Mais les hausses de loyers et les baisses de salaires s’imposent
mutuellement des limites, et le rapport des investissements se réduit
finalement partout.
Lorsque
la production stagne, le capital s’accumule dans des bulles
spéculatives. Mais la production stagne faute de demande solvable,
et la demande fait défaut parce que la dette a atteint un plafond.
Une personne qui obtient un crédit dépense plus que ses revenues,
et lors du remboursement elle dépensera moins que ses revenues. Pour
compenser cette baise, du crédit devra être accordé à d’autres
personnes qui augmenteront leurs dépenses. Pendant un temps les
nouveaux crédits accordés dépassent les anciens crédits en cours
de remboursement, et la demande croît. Puis arrive le moment où la
balance s’inverse, où la dette générale ne peut plus augmenter
assez vite pour compenser la masse des remboursements. Alors les
mauvaises dettes (subprime) s’empilent, puisque les créditeurs
sont moins regardants, ce qui mène à des défaillances en cascades.

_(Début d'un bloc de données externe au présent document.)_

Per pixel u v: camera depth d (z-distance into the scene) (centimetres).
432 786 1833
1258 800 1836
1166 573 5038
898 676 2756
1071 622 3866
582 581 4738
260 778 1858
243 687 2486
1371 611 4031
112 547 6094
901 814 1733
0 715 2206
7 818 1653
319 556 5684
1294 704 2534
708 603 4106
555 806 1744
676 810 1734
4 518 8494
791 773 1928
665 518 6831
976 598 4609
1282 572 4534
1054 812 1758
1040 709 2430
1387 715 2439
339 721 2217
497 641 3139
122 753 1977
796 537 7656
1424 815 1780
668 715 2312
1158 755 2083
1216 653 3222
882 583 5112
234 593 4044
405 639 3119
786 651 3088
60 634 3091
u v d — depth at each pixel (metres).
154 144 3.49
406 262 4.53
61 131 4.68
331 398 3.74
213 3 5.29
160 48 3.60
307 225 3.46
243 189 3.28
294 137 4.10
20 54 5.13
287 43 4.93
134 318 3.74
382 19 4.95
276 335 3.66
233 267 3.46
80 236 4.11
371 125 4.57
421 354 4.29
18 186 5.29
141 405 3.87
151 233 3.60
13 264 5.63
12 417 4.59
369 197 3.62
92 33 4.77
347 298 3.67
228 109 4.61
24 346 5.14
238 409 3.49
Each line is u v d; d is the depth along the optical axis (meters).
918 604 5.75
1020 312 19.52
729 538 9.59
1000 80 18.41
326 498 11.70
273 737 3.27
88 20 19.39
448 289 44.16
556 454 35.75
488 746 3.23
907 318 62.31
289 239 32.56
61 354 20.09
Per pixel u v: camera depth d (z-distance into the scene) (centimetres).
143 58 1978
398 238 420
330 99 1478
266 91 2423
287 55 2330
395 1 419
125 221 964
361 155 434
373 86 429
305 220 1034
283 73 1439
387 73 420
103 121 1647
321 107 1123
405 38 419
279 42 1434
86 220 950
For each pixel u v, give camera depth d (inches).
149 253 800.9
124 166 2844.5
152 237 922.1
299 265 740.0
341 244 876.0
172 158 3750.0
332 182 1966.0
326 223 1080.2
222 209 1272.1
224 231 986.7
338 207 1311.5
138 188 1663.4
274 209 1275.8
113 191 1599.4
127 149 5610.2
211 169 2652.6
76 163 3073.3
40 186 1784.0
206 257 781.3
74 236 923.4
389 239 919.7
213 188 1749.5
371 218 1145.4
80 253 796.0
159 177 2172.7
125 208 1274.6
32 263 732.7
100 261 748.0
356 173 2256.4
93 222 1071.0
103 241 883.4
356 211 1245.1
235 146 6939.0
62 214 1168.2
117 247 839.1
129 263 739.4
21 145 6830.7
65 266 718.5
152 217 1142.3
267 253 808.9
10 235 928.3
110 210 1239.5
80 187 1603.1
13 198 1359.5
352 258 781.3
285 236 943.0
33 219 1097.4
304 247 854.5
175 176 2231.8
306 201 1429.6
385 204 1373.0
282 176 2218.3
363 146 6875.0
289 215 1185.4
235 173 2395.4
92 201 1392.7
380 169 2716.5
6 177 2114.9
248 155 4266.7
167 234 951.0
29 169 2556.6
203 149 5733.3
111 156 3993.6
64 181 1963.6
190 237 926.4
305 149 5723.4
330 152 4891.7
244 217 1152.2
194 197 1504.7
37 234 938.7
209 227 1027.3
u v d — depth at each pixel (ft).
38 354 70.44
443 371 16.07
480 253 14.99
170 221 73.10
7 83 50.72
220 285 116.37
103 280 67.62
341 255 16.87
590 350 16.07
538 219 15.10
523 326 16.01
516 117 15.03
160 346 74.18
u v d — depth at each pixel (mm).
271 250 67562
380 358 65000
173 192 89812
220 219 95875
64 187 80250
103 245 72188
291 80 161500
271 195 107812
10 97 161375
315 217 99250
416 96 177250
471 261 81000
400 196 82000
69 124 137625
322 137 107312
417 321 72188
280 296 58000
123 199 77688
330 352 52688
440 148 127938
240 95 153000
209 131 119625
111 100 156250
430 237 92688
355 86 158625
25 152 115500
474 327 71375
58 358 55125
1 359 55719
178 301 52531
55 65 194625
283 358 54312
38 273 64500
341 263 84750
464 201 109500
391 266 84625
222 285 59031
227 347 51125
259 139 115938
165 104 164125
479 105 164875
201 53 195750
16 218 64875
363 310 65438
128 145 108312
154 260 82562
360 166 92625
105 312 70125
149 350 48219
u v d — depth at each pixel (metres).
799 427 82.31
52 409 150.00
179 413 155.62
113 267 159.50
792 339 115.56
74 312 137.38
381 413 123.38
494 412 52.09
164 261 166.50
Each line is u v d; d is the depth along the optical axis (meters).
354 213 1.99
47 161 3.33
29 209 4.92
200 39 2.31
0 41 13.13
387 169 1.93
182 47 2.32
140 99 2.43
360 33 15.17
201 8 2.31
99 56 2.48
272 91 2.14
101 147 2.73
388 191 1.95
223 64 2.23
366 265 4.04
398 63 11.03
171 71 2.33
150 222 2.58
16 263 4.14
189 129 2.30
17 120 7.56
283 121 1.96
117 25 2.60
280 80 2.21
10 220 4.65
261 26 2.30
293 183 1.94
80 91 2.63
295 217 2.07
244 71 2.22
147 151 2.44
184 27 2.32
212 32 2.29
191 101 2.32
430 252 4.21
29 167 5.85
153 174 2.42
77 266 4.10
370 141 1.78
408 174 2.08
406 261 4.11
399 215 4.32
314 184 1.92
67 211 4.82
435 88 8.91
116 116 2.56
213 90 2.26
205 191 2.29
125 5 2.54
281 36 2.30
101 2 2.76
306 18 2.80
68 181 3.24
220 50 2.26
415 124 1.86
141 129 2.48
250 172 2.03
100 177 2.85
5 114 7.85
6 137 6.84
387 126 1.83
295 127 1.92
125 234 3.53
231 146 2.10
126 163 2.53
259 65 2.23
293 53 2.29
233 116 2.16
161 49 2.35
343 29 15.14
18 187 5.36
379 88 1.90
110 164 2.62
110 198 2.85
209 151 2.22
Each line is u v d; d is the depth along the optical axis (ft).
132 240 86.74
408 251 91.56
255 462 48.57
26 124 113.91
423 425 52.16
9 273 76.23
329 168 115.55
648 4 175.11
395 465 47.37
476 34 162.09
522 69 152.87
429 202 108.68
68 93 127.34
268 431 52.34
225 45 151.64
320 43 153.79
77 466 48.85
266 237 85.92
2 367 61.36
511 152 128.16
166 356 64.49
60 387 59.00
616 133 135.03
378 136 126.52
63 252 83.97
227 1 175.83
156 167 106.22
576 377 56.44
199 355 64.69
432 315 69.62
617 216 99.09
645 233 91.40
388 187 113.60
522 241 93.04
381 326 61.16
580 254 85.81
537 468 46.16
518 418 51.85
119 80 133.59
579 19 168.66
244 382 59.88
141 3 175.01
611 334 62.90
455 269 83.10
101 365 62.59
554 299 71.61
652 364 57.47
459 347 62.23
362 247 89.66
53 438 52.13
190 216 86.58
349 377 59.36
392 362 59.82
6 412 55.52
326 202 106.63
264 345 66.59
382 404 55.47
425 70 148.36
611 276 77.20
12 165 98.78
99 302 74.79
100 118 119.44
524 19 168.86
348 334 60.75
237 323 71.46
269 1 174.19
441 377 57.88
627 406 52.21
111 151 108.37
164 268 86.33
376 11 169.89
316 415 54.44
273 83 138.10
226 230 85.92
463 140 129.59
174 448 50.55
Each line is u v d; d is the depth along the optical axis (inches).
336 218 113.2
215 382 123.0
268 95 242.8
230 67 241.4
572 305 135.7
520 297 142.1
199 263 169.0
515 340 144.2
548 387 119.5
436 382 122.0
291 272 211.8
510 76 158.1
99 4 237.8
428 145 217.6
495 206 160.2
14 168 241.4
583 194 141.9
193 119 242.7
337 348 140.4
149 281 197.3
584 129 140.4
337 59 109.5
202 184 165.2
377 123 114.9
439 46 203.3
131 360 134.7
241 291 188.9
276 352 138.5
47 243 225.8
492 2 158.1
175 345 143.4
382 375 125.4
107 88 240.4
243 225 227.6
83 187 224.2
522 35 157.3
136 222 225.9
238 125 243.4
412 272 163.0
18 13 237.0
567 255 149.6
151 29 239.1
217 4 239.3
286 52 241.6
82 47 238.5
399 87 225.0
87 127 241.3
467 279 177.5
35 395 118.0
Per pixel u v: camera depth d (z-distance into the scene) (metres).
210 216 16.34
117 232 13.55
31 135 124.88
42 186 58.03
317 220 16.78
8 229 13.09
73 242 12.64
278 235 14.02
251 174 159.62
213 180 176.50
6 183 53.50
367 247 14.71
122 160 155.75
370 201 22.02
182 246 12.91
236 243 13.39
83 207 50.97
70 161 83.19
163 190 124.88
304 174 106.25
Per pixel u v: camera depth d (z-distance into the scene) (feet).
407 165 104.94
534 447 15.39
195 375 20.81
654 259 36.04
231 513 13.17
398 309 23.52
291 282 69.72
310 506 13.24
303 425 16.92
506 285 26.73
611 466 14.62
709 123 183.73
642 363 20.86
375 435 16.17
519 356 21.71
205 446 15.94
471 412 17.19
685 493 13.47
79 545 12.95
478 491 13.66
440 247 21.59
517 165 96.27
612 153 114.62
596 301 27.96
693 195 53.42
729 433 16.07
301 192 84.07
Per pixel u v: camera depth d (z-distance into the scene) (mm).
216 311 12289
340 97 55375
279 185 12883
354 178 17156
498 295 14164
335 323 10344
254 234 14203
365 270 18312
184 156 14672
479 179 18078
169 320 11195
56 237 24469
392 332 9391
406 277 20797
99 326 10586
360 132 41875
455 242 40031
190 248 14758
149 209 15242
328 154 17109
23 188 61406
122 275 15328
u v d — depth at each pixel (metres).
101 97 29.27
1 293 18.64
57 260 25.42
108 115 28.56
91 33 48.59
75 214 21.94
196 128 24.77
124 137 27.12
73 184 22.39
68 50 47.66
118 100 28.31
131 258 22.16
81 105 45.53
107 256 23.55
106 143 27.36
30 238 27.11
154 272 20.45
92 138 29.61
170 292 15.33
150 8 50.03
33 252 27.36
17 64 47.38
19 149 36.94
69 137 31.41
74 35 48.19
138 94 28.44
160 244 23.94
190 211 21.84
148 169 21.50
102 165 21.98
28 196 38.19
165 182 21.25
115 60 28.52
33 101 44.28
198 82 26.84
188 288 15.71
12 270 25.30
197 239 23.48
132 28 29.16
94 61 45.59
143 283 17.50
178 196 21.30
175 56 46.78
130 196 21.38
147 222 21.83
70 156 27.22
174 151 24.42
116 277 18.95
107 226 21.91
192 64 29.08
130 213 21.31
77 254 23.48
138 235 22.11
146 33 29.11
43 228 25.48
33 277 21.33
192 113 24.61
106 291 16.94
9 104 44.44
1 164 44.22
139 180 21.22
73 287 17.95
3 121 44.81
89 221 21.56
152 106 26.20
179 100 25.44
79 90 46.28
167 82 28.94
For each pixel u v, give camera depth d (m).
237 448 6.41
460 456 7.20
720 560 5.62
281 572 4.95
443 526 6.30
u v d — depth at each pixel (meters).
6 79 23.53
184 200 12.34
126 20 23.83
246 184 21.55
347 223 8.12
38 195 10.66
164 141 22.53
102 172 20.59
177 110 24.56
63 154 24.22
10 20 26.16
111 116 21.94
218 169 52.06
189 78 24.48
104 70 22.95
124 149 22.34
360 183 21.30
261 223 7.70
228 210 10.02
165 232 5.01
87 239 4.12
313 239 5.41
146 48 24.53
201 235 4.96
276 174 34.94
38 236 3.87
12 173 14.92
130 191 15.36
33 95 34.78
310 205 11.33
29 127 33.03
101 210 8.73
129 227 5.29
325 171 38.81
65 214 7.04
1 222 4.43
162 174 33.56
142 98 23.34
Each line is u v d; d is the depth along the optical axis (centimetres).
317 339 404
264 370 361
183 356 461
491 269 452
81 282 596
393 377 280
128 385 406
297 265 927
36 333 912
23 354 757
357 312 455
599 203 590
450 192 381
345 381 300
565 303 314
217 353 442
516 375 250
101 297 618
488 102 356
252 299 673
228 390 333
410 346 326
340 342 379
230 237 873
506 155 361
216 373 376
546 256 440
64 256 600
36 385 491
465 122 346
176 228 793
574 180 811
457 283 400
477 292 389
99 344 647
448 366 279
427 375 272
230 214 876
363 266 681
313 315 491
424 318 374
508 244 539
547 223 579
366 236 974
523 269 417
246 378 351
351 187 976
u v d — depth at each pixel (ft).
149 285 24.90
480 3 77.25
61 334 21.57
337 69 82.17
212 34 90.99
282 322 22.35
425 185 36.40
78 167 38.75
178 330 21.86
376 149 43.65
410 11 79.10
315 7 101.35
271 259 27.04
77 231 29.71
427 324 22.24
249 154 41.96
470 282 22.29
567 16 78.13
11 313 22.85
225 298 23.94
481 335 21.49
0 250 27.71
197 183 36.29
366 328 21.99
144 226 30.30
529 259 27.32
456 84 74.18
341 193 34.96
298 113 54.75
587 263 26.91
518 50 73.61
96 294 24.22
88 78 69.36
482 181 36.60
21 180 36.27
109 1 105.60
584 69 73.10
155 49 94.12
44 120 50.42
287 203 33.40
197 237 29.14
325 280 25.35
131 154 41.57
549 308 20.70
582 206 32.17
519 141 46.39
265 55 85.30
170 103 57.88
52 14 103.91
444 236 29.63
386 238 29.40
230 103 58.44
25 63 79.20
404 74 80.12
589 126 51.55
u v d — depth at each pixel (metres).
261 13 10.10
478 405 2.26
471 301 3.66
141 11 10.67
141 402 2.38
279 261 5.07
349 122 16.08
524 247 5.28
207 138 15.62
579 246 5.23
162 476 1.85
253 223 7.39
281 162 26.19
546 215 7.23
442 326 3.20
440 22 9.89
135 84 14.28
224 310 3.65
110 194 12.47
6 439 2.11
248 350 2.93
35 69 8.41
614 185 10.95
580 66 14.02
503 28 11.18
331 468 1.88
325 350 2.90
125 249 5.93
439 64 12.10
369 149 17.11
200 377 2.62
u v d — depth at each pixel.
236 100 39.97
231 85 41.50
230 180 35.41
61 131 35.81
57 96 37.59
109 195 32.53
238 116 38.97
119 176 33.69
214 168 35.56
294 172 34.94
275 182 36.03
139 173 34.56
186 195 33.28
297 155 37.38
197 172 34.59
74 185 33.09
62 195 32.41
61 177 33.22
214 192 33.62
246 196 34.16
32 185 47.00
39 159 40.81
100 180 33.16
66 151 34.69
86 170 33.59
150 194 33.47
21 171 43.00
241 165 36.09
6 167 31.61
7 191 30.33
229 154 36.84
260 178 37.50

C’est le scénario de 2007/8, quand l’effondrement de la finance
mondiale a été évité grâce au renflouement par les banques
centrales avec des créations monétaires de plusieurs milliers de
milliards. La monnaie des nations a sauvé la finance privée de ses
pires turpitudes, mais la dette continue de croître et la demande
reste atone.
Le
capital privé, tel qu’il a été conçu pour extraire du marché
un supplément de valeur, ne peut se passer d’un endettement sans
cesse croissant. [Jusqu’au siècle dernier ce supplément a été
obtenu principalement par le pillage colonial, devenu néo. (2)] La
valeur d’une dette investie est restituée à terme. Celle d’une
dette consommée ne l’est pas. Le capital privé investie ses
suppléments de valeur, qui sont compensés par des dettes
consommées, aussi bien par les ménages que par l’État. Mais cet
ordre des choses n’est pas une fatalité et pourrait s’inverser.
Alors, la dette serait investie et restituée à terme, tandis que le
supplément de valeur serait distribué et consommé. La croissance
de la production serait financée par des emprunts qui seraient une
création monétaire durable. C’est-à-dire que, restitués sans
profits ils ne payeraient pas d’intérêts, et seraient
reconductibles pour permettre le renouvellement des investissements.
Le capital ne serait plus une accumulation de profits, mais une
accumulation de dettes. Les profits privés seraient remplacés par
un endettement commun. A présent que le capital privé est à
l’agonie, son alternative communiste pourrait être envisagée.
1.
Marx a développé cette idée avec la formulation M-A-M et A-M-A,
voir:
Marxists
internet archives
2.
Ayant conclu que le capital ne pouvais pas s’accumuler sans apports
extérieurs, Rosa Luxemburg a décrit l’étendu de ce pillage dans
la dernière partie de «L’accumulation du Capital».